The stigma around marijuana is changing—longtime subversive weed magazine High Times was just sold for a whopping $70 million, a famous "drug trafficker” who spent almost a decade in prison for smuggling weed to Bali is finally released, and the Secret Service no longer cares how many times you smoked weed—they need someone to guard the Donald (from himself?). Read on.
Famous Marijuana Trafficker Schapelle Corby Returns to Australia
It’s like a real-life story of the film Midnight Express: Schapelle Corby was arrested in Indonesia in 2004 for smuggling 9 pounds of pot into Bali in her surfboard bag. After a sustained media campaign, and pressure from the Australian government, she’s been released on parole after serving 9 years of a 20-year sentence. And she’s already using the hashtag #convfefe.
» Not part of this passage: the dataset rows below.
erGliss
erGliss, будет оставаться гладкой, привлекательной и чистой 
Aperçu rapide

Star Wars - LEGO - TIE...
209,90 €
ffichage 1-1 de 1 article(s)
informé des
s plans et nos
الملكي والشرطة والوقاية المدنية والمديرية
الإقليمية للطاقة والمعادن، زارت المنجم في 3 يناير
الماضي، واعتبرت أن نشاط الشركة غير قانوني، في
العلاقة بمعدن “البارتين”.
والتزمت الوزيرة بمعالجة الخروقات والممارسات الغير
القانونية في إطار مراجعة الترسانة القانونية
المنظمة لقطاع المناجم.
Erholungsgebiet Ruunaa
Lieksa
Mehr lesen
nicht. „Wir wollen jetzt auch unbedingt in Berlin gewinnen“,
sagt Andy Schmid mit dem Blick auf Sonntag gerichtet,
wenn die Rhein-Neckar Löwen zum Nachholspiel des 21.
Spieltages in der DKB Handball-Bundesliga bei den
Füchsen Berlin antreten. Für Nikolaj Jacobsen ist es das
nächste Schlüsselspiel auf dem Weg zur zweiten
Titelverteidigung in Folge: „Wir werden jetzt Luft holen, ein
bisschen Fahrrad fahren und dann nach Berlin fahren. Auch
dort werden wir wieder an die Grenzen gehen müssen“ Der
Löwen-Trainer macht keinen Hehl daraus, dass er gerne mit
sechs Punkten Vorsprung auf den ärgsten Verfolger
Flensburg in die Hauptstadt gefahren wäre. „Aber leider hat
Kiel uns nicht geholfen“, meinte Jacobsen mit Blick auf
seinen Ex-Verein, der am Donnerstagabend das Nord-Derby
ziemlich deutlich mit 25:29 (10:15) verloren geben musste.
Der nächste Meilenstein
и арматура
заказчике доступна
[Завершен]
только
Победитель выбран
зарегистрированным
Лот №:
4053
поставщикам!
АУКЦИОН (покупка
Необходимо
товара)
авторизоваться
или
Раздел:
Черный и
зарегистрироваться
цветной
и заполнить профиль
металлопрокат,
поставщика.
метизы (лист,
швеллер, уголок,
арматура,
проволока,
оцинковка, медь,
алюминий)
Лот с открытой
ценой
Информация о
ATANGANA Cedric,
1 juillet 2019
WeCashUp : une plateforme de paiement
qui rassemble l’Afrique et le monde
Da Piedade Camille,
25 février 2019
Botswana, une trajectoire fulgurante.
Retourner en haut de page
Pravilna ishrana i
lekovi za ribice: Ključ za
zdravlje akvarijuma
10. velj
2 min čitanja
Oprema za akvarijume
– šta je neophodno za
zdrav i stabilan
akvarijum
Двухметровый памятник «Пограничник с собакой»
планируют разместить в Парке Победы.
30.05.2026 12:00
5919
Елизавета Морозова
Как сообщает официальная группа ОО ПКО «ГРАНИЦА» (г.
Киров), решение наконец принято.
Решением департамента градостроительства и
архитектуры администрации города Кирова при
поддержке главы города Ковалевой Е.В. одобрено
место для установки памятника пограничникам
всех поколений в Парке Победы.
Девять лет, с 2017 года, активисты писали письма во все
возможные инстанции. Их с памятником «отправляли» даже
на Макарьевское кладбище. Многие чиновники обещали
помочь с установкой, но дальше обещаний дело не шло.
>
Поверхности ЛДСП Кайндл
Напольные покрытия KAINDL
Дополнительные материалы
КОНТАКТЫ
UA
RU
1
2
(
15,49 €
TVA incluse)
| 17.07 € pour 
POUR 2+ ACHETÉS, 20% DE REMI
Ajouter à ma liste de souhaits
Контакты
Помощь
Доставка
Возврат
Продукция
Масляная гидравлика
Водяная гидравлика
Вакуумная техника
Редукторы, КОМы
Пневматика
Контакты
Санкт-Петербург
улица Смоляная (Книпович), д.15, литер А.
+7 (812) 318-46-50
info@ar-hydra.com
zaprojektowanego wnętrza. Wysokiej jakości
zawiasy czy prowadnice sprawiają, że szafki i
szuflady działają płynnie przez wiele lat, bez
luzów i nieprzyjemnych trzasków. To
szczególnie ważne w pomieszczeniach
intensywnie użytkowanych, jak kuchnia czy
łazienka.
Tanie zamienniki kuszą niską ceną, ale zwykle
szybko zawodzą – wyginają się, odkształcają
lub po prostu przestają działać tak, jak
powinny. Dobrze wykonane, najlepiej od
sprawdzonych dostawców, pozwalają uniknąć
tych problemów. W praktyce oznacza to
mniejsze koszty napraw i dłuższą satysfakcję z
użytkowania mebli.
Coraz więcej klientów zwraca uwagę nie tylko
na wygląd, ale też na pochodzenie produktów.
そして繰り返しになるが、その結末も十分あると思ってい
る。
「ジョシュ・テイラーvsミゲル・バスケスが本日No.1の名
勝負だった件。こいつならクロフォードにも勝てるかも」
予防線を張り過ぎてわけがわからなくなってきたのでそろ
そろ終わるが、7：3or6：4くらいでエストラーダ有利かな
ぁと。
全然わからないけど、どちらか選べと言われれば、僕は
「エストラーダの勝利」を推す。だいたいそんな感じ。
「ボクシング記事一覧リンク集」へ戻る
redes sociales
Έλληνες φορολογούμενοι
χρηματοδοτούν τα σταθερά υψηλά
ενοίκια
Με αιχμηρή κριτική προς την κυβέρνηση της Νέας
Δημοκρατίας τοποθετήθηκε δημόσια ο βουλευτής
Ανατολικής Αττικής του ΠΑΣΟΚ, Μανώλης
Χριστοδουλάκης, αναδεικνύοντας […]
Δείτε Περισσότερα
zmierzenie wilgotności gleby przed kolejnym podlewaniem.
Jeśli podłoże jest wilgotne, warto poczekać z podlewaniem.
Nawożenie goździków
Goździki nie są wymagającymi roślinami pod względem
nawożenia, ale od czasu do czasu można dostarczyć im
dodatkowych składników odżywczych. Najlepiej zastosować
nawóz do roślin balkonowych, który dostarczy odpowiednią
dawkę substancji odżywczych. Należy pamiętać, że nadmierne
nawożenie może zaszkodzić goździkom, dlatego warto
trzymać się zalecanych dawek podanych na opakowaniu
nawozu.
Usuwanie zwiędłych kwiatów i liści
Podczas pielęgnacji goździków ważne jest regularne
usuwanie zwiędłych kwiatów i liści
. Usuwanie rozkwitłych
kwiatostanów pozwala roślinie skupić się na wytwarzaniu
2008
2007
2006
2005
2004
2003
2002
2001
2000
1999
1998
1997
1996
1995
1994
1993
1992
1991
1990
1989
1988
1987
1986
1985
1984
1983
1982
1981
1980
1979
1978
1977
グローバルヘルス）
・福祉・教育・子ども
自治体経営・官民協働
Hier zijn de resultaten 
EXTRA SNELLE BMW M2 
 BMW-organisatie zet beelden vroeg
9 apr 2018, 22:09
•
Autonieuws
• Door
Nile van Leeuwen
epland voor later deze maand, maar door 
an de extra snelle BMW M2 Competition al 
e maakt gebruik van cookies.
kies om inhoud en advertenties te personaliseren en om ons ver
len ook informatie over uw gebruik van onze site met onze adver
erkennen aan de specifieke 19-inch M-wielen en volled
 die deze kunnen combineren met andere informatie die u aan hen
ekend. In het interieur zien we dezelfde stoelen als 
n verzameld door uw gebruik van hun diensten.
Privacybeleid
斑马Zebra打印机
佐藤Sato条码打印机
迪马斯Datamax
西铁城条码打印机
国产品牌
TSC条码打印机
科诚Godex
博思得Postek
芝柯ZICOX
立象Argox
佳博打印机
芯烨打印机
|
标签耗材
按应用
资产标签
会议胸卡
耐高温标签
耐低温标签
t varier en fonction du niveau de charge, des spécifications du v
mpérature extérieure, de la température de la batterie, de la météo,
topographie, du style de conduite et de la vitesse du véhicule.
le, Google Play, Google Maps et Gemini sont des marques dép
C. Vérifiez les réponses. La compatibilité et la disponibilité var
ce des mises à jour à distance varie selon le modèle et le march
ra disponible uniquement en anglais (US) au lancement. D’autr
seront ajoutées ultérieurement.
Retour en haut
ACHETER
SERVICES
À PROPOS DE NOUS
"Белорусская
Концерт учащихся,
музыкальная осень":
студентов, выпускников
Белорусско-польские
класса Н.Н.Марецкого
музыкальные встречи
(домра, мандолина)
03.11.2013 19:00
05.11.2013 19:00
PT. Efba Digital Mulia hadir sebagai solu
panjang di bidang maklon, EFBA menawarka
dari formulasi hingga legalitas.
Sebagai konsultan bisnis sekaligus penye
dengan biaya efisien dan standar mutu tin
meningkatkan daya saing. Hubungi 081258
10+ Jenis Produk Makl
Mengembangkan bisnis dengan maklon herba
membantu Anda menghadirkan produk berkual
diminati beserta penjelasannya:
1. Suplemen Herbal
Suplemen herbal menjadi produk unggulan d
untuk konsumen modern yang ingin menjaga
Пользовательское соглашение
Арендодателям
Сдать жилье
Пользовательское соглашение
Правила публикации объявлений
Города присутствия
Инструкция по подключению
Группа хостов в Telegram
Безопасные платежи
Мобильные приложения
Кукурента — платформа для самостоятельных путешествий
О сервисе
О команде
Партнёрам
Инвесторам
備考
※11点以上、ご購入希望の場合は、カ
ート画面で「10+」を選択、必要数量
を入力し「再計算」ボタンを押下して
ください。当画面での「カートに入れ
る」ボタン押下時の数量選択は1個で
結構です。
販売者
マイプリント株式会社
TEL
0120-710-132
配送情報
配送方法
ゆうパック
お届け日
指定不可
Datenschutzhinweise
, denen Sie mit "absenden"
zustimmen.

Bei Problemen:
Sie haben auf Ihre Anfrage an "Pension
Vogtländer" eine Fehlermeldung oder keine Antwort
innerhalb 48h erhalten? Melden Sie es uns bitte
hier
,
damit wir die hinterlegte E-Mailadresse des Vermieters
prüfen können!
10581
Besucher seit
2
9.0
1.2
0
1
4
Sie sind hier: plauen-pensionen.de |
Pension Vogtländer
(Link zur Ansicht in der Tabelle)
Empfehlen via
The Secret Service Is Chilling Out on Weed Restrictions
The Secret Service is looking to add 3,000 more agents to their ranks over the next few years—they need to staff for Melania’s 24-hour New York City security detail and to keep track of Trump’s weekend trips to Mar-A-Lago and other family excursions, after all.
So, in response to the fact that most young people have smoked weed at least once or twice before, they are changing their policiesfor new potential hires. They no longer care how many times an applicant has smoked weed, but instead are going to focus on the last time an applicant consumed marijuana before they applied for the job (was it a year before? An hour?).
Magazine Sale Is a Sign of The High Times
High Times, started as a counterculture rag about weed 43 years ago, has now been sold for $70 million to Los Angeles-based investment firm Oreva Capital (whose investors include Damian Marley, son of the late Bob Marley and venture capitalist Adam Levin). The investment group says they plan to expand the magazine’s presence and sponsorship of the Cannabis Cup, their signature event. No word on whether their famous centerfolds of those sexy, dank buds will continue.
Colorado’s “Marijuana Tax Cash Fund” Helps Fund Schools and Mental Health Programs
Colorado raked in $105 million from marijuana tax revenues last year—and they’re putting the money to very good use. The money will go towards housing assistance to the homeless, reducing incarceration rates of the mentally ill in jails, and sending health professionals to counties suffering from the opioid epidemic.
African-American Woman in Washington State Denied Marijuana License Because Her Husband Is in Prison
Check out The Stranger’s Steven Hsieh’s story about an African-American woman in Washington State who tried to get a marijuana license but couldn’t—because her husband was in prison: “The WSLCB maintains that Haines-Marchel only has one option if she wants to sell legal weed,” the article states, “‘She would have to get a divorce,’ said board spokesman Brian Smith.”
Weed with Tobacco Is Bad for Your Health But Good For Your Memory
Concludes a new study by University College London. The study debunked a popular myth – that smoking tobacco with weed will get you higher. But it also showed that mixing weed with tobacco (popular among the Europeans but less of a thing here) will help sharpen your memory (or least, lessen to impact of short-term memory loss that happens with pure cannabis alone) and increase concentration. However, adding tobacco to weed increases the risk of heart disease and raises blood pressure.